SOURCE RECORDS section start

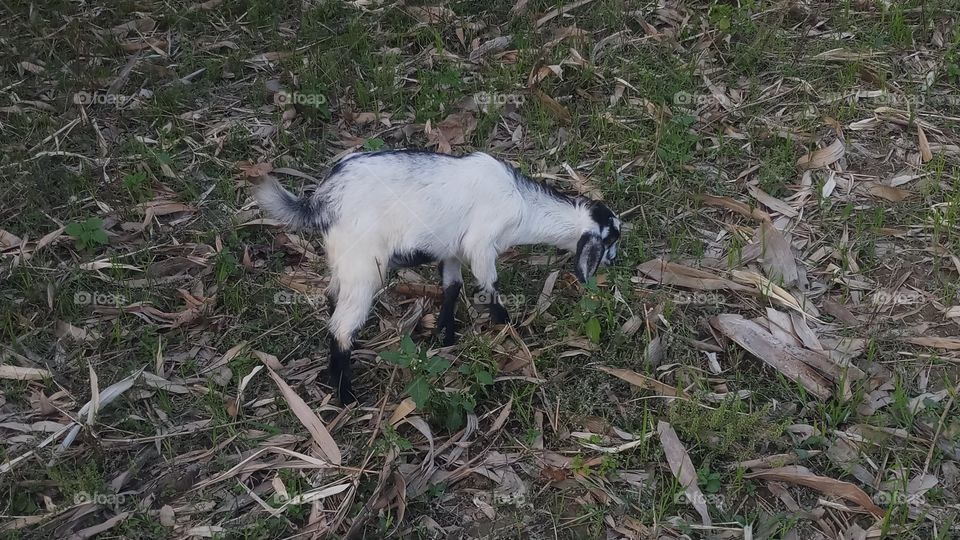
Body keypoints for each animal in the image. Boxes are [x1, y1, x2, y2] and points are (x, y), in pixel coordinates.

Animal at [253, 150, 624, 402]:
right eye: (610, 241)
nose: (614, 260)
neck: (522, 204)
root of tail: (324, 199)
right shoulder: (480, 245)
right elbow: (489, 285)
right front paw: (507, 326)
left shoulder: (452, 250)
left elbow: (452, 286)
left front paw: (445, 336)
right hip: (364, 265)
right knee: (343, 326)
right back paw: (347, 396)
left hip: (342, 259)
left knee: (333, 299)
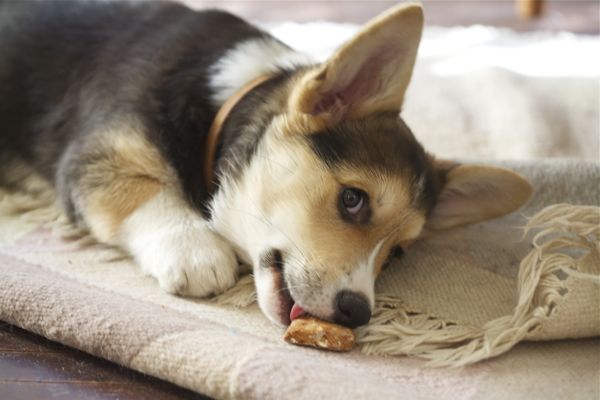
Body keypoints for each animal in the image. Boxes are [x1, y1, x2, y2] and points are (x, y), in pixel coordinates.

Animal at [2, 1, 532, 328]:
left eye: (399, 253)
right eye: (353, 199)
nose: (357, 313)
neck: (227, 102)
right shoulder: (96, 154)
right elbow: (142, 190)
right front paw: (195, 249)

SOURCE RECORDS section end
SOURCE RECORDS section start

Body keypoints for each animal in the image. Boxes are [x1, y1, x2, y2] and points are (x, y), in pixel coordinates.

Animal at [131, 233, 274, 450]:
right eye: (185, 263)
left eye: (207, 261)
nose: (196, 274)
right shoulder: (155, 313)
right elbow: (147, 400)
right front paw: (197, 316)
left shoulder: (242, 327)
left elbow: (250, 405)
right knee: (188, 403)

SOURCE RECORDS section end
SOURCE RECORDS section start

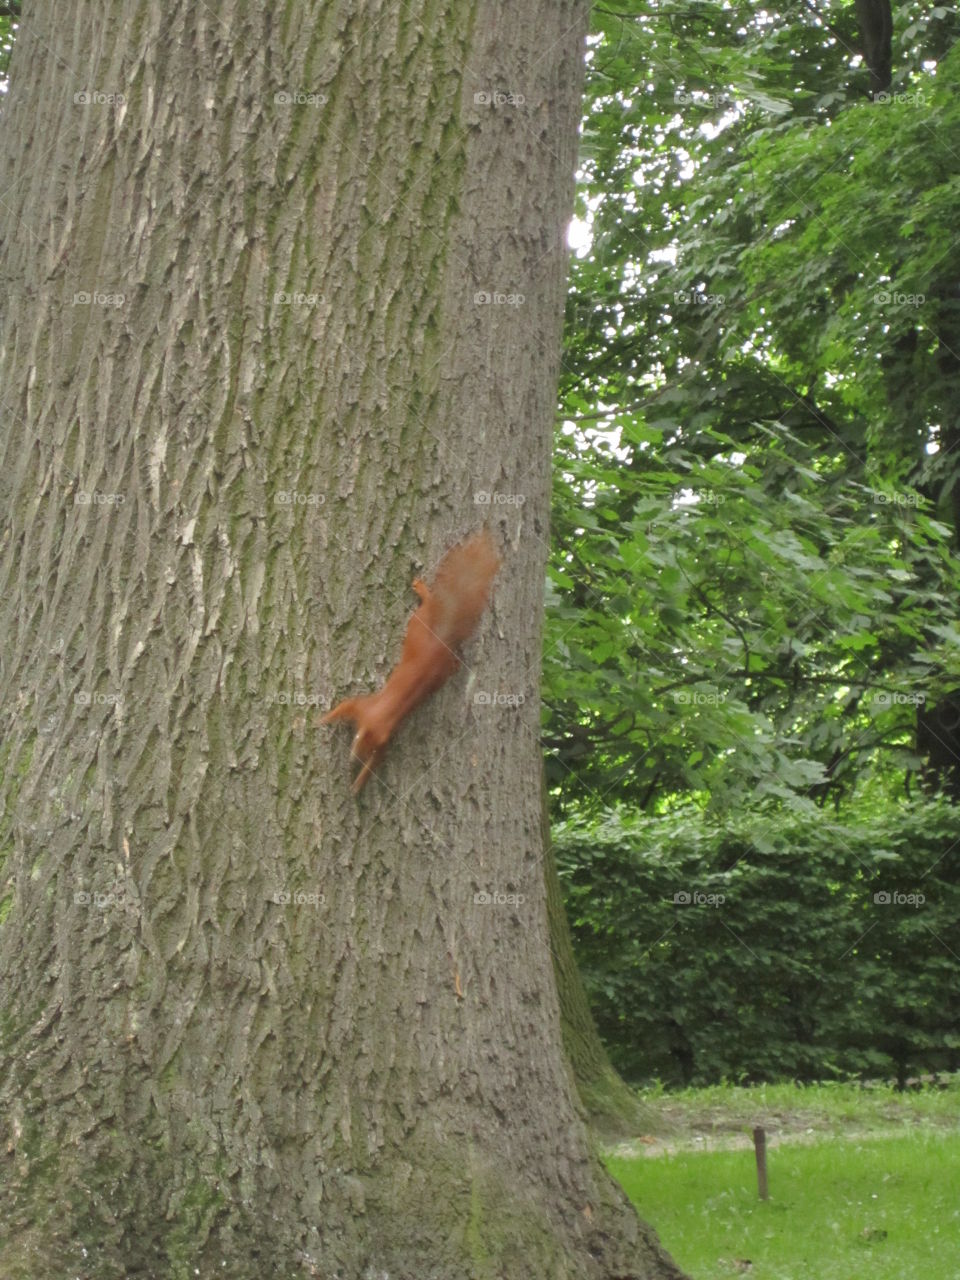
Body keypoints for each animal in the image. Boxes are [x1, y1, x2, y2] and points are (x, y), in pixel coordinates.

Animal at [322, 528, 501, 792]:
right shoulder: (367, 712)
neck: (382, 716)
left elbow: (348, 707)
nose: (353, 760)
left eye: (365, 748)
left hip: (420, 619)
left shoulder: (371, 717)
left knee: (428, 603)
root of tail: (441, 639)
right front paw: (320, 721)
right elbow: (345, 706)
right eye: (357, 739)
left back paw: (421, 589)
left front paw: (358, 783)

SOURCE RECORDS section end

Working from the entries above, return all lines that contain "shoulder".

WRITTEN RESPONSE:
right shoulder: (480, 245)
left shoulder: (452, 250)
right shoulder: (96, 154)
right shoulder: (155, 313)
left shoulder: (242, 327)
right shoulder: (367, 712)
left shoulder: (371, 717)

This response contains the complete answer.